I personaggi e le loro relazioni
Ma chi sono i protagonisti di questa storia? *The Phoenician Scheme* ci presenta “Zsa-Zsa” Korda, un uomo d’affari dall’aria potente e inquietante, interpretato da Benicio Del Toro. La sua relazione conflittuale con la figlia Liesl, interpretata dalla talentuosa Mia Threapleton, è uno dei fulcri emotivi del film. Un conflitto che si snoda attorno a temi di potere, aspettative e desideri non espressi. Ma non è solo un dramma familiare; è anche una spy-story avvincente, dove i personaggi si muovono come pedine su una scacchiera di intrighi e colpi di scena. A proposito di intrighi, chi si aspettava di vedere Michael Cera in un film di Anderson? La sua apparizione è come un cameo di un vecchio amico, che riesce a lasciare un segno anche in pochi minuti di scena.
Un cast stellare e le sue dinamiche
La presenza di star come Willem Dafoe, Tom Hanks e Bill Murray, sebbene in ruoli minori, sottolinea il fascino di un film che è, a suo modo, una celebrazione del cinema stesso. Ogni faccia familiare che compare sullo schermo porta con sé un bagaglio di aspettative, ma è nelle performance più costruite, come quelle di Mathieu Amalric e Scarlett Johansson, che si riesce a scorgere un vero e proprio dialogo tra il passato e il presente di Anderson. È come se questi attori, con la loro esperienza, volessero dire: “Siamo qui per supportarti nel tuo viaggio”. Eppure, c’è sempre la sensazione che Anderson sia un passo avanti a tutti, pronto a prendere strade nuove.

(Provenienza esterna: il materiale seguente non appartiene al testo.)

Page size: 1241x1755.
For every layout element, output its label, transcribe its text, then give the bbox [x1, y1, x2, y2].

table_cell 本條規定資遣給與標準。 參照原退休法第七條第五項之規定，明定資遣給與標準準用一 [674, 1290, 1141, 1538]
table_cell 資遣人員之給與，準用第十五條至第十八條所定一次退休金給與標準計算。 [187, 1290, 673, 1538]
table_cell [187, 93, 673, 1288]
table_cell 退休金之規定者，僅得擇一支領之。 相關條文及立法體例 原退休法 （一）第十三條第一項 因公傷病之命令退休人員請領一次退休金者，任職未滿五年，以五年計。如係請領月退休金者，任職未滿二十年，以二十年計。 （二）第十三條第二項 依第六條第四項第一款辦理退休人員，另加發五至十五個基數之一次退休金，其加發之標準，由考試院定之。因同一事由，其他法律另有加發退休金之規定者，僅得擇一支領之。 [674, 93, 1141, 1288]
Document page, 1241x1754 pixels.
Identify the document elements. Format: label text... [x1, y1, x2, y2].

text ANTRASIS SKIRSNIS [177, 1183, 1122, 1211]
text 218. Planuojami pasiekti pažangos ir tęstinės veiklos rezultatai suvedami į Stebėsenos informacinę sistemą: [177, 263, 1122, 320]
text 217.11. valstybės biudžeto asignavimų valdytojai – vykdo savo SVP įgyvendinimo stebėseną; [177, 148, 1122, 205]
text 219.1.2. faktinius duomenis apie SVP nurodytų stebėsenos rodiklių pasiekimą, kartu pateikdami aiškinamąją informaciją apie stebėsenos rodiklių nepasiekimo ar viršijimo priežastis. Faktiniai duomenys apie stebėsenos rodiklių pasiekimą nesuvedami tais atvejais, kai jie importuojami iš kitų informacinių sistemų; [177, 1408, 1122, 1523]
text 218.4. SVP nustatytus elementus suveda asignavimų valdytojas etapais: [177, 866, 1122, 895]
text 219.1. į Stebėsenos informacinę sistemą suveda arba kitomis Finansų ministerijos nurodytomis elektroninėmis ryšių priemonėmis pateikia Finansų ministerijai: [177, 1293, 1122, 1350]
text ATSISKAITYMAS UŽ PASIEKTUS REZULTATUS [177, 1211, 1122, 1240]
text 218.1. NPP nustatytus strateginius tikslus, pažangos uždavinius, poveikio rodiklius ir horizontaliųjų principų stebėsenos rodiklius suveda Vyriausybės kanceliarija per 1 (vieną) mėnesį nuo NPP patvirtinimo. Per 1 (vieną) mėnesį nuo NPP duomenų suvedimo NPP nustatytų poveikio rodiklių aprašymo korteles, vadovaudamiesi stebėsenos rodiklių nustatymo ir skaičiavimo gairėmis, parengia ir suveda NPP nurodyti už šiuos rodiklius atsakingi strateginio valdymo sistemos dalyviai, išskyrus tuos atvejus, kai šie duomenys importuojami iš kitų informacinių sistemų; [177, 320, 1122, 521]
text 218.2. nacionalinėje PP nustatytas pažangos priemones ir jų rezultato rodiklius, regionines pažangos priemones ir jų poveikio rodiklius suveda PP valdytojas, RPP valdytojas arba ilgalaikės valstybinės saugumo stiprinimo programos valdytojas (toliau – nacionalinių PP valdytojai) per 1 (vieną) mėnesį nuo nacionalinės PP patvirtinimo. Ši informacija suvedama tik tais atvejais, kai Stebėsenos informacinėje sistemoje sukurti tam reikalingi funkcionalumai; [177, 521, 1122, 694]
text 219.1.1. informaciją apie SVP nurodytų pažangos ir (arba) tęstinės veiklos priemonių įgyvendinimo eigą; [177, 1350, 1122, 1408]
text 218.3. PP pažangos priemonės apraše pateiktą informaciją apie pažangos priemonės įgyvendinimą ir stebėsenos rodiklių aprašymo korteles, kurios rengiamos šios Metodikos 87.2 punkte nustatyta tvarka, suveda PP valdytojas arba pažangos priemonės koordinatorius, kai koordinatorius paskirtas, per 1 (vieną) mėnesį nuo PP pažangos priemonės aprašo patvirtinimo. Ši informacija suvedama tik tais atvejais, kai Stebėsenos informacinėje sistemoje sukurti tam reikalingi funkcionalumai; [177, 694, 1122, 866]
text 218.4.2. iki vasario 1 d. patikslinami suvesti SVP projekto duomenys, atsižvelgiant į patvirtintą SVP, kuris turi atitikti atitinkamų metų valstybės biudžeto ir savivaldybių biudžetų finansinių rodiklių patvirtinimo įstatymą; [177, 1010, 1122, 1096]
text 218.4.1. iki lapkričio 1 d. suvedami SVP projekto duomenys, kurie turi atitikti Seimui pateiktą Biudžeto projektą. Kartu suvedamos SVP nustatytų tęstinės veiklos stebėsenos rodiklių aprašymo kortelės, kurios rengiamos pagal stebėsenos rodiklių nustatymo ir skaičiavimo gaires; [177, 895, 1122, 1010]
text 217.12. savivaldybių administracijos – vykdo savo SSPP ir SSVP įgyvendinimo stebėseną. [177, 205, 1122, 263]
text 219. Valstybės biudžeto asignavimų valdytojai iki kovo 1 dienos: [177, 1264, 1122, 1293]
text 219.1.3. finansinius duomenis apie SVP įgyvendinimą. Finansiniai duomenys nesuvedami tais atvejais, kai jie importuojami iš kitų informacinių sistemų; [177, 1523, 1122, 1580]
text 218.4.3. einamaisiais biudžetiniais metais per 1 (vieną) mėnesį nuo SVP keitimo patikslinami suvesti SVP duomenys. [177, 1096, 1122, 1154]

Un’illusione in continua evoluzione
La struttura narrativa di *The Phoenician Scheme* è intrigante. Con i suoi cinque ‘gap status’ e altrettante ‘shoe boxes’, ogni elemento del film sembra un puzzle che invita lo spettatore a partecipare attivamente. Questo approccio ricorda un po’ il modo in cui Anderson aveva esplorato l’India in *Il treno per il Darjeeling*, ma qui il tutto è amplificato dalla complessità delle relazioni e dall’illusione che permea ogni scena. La macchina da presa si ferma su dettagli che raccontano più di mille parole. Anche se non raggiunge sempre gli apici dei suoi lavori precedenti, c’è una sensazione di rinnovamento, di esplorazione di nuovi orizzonti.
Un finale aperto e intrigante
In chiusura, *The Phoenician Scheme* non offre risposte definitive. Anzi, lascia gli spettatori con un mix di curiosità e meraviglia. Personalmente, mi è piaciuto come il film riesca a mantenere una certa ambiguità, quasi come se Anderson stesse dicendo: “Guardate, il cinema è un viaggio, non una destinazione”. La sua capacità di farci riflettere sulle nostre aspettative e sulle storie che scegliamo di raccontare è ciò che rende questo film così speciale. In un mondo dove tutto sembra già visto, Wes Anderson continua a sorprenderci, e, chissà, magari ci porterà ancora una volta in un viaggio che sfida le leggi della narrazione. E sebbene *The Phoenician Scheme* rimanga ancorato a certi schemi, ci mostra che c’è sempre spazio per l’innovazione e l’immaginazione.